## SELECTED PASSAGE
════════════════════

UVARM

User subroutine to generate element output.

User subroutine UVARM:

will be called at all material calculation points of elements for which the material definition includes the specification of user-defined output variables;
may be called multiple times for each material point in an increment, as Abaqus/Standard iterates to a converged solution;
will be called for each increment in a step;
allows you to define output quantities that are functions of any of the available integration point quantities listed in the Output Variable Identifiers table (Abaqus/Standard output variable identifiers);
allows you to define the material directions as output variables;
can be used for gasket elements;
can call utility routine GETVRM to access material point data;
cannot be used with linear perturbation procedures; and
cannot be updated in the zero increment.

════════════════════

## GIVEN REQUEST 1
Rewrite the part of the UVARM description that opens with the words containing "User subroutine to" and closes with "the zero increment.", putting "time increment" in place of "increment".
The records below are unrelated to the UVARM description.

## DATA TO PROCESS
════════════════════

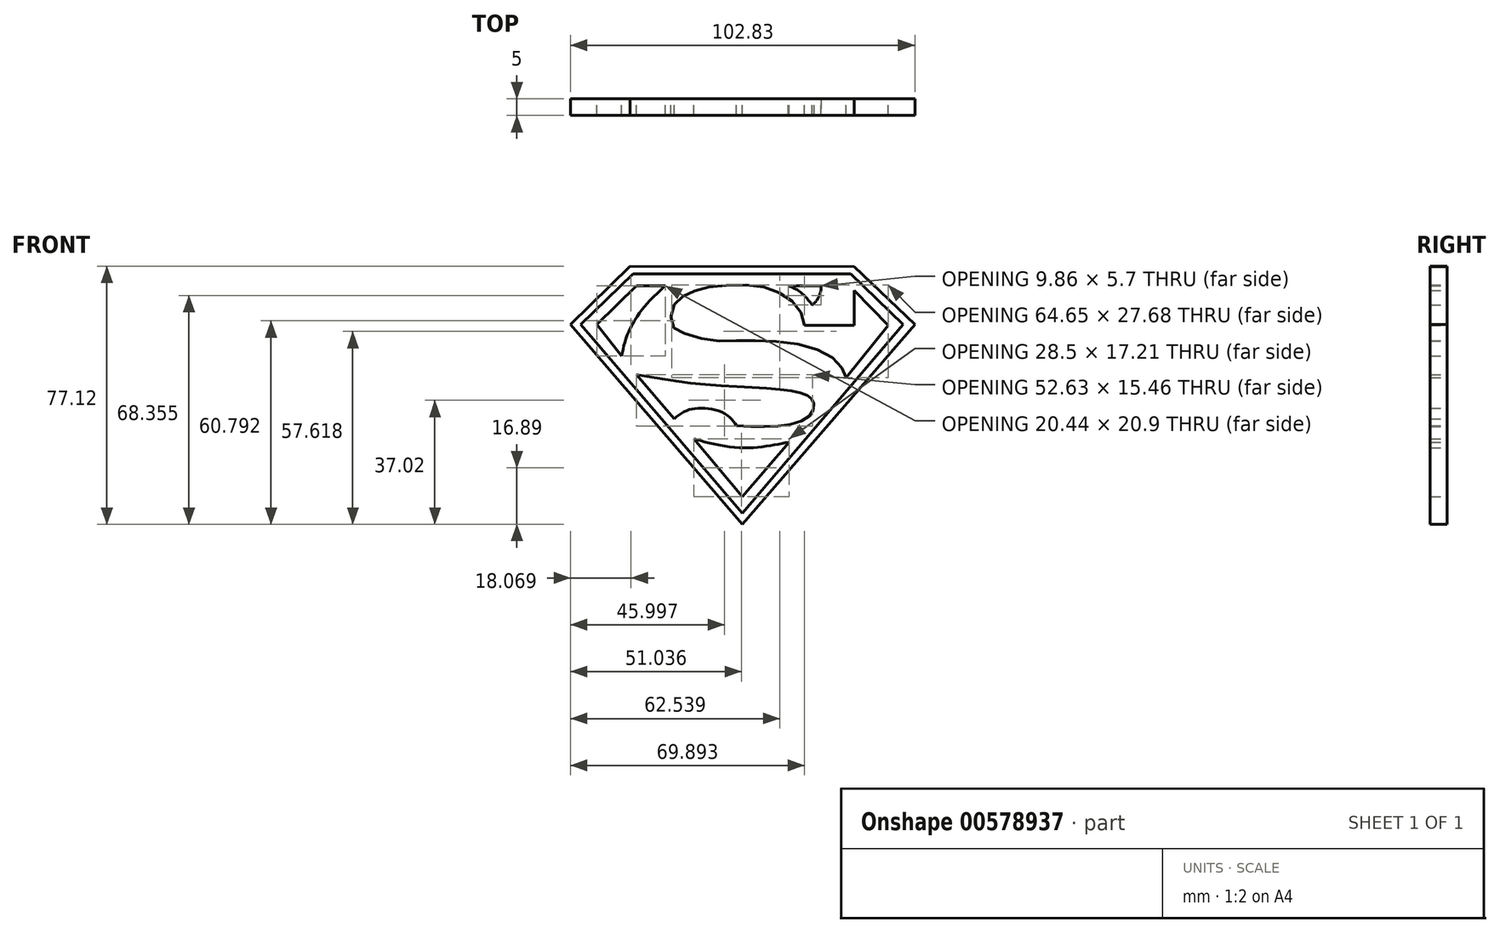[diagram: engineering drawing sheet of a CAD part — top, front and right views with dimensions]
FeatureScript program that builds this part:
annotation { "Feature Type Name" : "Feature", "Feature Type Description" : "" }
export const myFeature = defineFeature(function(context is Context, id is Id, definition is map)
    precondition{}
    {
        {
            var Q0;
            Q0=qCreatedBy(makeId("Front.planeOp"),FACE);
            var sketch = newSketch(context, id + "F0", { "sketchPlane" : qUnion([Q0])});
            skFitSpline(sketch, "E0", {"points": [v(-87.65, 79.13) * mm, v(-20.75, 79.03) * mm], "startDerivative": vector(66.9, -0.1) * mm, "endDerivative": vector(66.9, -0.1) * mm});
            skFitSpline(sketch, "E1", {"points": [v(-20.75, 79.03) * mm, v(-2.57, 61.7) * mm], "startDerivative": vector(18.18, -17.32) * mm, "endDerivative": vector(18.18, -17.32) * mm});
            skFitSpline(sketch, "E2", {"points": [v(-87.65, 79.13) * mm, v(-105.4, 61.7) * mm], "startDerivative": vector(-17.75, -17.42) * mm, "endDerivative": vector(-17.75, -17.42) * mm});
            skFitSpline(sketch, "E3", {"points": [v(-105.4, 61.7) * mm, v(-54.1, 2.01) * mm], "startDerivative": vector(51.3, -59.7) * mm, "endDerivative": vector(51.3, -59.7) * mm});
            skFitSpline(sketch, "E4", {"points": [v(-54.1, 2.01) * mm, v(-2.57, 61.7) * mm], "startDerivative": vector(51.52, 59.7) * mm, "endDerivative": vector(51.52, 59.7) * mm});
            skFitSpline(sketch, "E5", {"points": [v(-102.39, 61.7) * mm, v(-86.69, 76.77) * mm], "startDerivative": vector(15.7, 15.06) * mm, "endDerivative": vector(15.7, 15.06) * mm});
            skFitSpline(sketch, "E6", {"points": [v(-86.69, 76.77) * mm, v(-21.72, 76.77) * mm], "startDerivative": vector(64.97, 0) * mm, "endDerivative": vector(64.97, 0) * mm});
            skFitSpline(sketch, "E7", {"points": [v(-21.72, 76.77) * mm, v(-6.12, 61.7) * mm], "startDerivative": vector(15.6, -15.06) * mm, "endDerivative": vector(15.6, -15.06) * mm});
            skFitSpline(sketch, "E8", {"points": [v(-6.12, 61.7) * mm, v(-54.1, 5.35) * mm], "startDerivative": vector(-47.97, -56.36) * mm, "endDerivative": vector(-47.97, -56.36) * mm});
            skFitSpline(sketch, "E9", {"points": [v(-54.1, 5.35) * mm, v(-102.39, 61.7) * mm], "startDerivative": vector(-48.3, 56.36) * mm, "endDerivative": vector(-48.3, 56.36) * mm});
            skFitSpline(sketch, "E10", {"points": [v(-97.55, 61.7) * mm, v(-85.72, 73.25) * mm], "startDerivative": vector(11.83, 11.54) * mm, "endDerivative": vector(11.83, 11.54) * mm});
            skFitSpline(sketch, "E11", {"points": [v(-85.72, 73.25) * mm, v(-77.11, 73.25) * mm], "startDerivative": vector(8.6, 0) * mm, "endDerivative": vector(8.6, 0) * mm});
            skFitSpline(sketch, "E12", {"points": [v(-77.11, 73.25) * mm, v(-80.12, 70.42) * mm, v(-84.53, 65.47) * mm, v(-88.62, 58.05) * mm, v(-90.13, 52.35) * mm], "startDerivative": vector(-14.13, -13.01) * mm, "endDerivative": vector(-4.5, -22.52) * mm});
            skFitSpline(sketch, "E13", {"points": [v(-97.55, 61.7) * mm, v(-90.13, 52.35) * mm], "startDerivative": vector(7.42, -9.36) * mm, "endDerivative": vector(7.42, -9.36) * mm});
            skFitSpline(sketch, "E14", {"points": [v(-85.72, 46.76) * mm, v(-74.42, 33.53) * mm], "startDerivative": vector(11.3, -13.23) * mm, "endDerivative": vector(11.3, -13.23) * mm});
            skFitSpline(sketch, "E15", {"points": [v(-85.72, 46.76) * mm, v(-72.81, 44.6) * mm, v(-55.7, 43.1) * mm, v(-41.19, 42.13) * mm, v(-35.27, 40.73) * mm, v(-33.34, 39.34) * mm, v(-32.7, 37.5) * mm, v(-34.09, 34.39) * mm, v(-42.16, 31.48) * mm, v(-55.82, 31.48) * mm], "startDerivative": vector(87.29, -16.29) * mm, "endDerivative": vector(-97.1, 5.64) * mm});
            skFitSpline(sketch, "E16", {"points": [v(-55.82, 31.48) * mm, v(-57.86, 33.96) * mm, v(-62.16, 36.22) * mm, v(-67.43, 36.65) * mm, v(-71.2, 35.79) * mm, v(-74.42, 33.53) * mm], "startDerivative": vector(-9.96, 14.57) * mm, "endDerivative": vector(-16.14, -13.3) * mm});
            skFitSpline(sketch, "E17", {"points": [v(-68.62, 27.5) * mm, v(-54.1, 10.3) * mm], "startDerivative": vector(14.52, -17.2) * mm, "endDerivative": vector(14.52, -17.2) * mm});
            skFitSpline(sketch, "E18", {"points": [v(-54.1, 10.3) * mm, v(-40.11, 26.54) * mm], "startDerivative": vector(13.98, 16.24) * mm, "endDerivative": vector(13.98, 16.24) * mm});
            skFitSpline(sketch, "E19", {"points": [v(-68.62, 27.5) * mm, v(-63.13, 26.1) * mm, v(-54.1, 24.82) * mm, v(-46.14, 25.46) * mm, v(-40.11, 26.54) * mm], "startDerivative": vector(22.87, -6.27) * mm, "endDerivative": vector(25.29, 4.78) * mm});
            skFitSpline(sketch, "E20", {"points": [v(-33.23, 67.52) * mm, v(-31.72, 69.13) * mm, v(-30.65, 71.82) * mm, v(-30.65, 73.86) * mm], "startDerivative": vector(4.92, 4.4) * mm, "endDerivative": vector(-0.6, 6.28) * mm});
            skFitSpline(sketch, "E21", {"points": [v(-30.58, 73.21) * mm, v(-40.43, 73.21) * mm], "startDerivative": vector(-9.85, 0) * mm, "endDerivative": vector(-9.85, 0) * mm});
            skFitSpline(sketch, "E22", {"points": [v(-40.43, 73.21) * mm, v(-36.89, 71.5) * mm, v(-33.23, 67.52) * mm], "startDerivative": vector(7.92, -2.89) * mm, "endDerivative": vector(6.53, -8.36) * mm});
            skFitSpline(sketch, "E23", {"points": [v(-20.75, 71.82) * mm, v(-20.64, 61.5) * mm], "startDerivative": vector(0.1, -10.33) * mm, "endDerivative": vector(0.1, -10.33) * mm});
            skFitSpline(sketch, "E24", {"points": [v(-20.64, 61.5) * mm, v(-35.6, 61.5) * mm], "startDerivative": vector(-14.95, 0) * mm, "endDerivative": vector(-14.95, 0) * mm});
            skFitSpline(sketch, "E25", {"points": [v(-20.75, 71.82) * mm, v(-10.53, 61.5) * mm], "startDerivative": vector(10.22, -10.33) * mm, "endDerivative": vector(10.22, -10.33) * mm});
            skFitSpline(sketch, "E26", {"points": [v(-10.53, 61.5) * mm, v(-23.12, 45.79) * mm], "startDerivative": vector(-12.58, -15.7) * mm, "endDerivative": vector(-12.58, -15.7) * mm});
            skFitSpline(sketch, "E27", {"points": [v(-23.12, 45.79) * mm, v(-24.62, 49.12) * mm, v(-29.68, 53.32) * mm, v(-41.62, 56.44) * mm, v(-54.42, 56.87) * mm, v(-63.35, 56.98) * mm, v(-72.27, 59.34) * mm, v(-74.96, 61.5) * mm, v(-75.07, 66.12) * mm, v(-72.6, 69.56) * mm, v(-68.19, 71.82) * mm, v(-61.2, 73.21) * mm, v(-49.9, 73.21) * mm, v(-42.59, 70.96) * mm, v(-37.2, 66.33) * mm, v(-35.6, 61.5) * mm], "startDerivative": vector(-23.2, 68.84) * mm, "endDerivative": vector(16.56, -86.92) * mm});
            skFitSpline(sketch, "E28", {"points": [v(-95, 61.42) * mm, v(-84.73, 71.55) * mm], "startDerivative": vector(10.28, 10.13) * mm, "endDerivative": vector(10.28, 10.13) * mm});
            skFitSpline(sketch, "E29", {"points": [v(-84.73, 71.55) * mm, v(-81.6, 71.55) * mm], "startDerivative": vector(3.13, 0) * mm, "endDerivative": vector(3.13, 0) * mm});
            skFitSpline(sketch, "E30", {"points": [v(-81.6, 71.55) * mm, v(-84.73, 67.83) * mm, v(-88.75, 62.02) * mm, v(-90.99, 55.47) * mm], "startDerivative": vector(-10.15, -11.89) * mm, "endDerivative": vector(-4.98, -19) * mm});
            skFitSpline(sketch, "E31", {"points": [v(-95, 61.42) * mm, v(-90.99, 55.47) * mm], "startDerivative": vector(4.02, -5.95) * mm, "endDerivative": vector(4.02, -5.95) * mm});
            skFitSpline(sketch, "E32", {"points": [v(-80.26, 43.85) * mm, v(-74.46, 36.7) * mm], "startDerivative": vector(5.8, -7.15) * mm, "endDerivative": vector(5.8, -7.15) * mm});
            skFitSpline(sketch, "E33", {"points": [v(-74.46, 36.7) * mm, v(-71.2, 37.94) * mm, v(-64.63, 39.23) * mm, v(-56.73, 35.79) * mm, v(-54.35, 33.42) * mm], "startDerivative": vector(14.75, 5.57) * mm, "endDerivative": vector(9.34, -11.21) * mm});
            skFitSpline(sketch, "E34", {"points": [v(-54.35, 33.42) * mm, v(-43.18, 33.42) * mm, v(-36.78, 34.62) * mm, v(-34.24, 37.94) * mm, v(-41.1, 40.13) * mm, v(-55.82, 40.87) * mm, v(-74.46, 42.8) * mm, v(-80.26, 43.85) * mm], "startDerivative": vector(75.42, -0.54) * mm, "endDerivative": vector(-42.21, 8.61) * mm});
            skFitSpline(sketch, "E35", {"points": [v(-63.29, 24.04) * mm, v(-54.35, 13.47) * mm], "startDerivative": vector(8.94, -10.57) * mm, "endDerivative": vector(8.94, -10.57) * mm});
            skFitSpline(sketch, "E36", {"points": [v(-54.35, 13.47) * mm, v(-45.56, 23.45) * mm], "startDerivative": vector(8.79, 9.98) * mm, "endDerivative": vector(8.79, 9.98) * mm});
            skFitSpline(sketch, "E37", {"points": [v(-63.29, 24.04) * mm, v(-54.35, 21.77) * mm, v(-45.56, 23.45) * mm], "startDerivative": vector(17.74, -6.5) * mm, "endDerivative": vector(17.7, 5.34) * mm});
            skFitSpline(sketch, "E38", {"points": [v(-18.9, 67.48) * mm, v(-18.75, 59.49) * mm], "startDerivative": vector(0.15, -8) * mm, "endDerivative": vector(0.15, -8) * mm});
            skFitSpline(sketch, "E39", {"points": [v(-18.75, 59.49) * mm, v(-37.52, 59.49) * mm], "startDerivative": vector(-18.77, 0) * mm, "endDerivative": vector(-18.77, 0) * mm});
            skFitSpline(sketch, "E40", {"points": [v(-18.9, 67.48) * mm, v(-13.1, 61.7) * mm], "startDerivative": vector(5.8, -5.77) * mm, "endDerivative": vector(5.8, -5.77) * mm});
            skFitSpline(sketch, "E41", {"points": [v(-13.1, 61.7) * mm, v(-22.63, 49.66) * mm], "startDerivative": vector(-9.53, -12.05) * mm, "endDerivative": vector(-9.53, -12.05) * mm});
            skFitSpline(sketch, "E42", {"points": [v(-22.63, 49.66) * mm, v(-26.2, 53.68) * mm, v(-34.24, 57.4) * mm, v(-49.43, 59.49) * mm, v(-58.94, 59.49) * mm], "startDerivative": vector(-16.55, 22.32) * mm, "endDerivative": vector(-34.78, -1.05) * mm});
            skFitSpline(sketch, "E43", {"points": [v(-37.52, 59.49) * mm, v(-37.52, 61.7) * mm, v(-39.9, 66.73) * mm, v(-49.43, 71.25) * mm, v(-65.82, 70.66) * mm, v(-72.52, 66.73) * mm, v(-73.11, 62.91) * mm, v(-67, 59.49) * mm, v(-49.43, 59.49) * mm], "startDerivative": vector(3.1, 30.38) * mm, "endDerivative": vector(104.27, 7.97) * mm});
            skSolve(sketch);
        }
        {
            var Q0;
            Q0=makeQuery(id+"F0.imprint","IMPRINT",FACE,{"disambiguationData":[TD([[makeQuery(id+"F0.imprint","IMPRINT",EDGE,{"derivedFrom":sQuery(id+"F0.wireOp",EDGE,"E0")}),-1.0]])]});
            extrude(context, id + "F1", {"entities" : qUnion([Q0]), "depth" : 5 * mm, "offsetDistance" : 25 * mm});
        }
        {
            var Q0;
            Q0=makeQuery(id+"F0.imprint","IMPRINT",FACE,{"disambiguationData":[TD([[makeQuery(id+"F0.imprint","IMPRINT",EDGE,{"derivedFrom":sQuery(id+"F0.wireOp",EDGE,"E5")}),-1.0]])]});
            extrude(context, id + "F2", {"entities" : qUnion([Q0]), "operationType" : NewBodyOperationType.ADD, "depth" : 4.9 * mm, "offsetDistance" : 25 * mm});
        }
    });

════════════════════

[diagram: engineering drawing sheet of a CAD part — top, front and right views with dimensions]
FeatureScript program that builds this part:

════════════════════

## GIVEN REQUEST 2
Find every line of the records that contains the string "EDGE" and copy each of those lines.

## CORRECT ANSWER 1
User subroutine to generate element output.

User subroutine UVARM:

will be called at all material calculation points of elements for which the material definition includes the specification of user-defined output variables;
may be called multiple times for each material point in an time increment, as Abaqus/Standard iterates to a converged solution;
will be called for each time increment in a step;
allows you to define output quantities that are functions of any of the available integration point quantities listed in the Output Variable Identifiers table (Abaqus/Standard output variable identifiers);
allows you to define the material directions as output variables;
can be used for gasket elements;
can call utility routine GETVRM to access material point data;
cannot be used with linear perturbation procedures; and
cannot be updated in the zero time increment.

## CORRECT ANSWER 2
            Q0=makeQuery(id+"F0.imprint","IMPRINT",FACE,{"disambiguationData":[TD([[makeQuery(id+"F0.imprint","IMPRINT",EDGE,{"derivedFrom":sQuery(id+"F0.wireOp",EDGE,"E0")}),-1.0]])]});
            Q0=makeQuery(id+"F0.imprint","IMPRINT",FACE,{"disambiguationData":[TD([[makeQuery(id+"F0.imprint","IMPRINT",EDGE,{"derivedFrom":sQuery(id+"F0.wireOp",EDGE,"E5")}),-1.0]])]});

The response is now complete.